What is needed: Nothing in the records should be altered; retype them all exactly.

Data records:

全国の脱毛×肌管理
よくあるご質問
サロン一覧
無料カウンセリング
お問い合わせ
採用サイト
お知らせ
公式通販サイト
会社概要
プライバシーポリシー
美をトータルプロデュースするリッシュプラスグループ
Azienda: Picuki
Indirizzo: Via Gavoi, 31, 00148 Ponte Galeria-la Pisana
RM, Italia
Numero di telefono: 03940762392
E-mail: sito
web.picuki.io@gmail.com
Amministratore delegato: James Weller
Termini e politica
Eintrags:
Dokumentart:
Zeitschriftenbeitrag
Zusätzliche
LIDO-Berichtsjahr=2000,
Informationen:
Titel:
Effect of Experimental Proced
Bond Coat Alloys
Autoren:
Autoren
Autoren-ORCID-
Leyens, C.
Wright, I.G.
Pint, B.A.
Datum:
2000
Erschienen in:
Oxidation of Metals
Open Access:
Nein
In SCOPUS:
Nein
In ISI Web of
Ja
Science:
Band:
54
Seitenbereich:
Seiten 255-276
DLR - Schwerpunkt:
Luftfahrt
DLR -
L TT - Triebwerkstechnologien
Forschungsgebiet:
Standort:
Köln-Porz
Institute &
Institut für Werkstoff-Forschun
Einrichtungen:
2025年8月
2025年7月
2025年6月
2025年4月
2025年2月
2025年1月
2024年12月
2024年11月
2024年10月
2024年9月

Result:
全国の脱毛×肌管理
よくあるご質問
サロン一覧
無料カウンセリング
お問い合わせ
採用サイト
お知らせ
公式通販サイト
会社概要
プライバシーポリシー
美をトータルプロデュースするリッシュプラスグループ
Azienda: Picuki
Indirizzo: Via Gavoi, 31, 00148 Ponte Galeria-la Pisana
RM, Italia
Numero di telefono: 03940762392
E-mail: sito
web.picuki.io@gmail.com
Amministratore delegato: James Weller
Termini e politica
Eintrags:
Dokumentart:
Zeitschriftenbeitrag
Zusätzliche
LIDO-Berichtsjahr=2000,
Informationen:
Titel:
Effect of Experimental Proced
Bond Coat Alloys
Autoren:
Autoren
Autoren-ORCID-
Leyens, C.
Wright, I.G.
Pint, B.A.
Datum:
2000
Erschienen in:
Oxidation of Metals
Open Access:
Nein
In SCOPUS:
Nein
In ISI Web of
Ja
Science:
Band:
54
Seitenbereich:
Seiten 255-276
DLR - Schwerpunkt:
Luftfahrt
DLR -
L TT - Triebwerkstechnologien
Forschungsgebiet:
Standort:
Köln-Porz
Institute &
Institut für Werkstoff-Forschun
Einrichtungen:
2025年8月
2025年7月
2025年6月
2025年4月
2025年2月
2025年1月
2024年12月
2024年11月
2024年10月
2024年9月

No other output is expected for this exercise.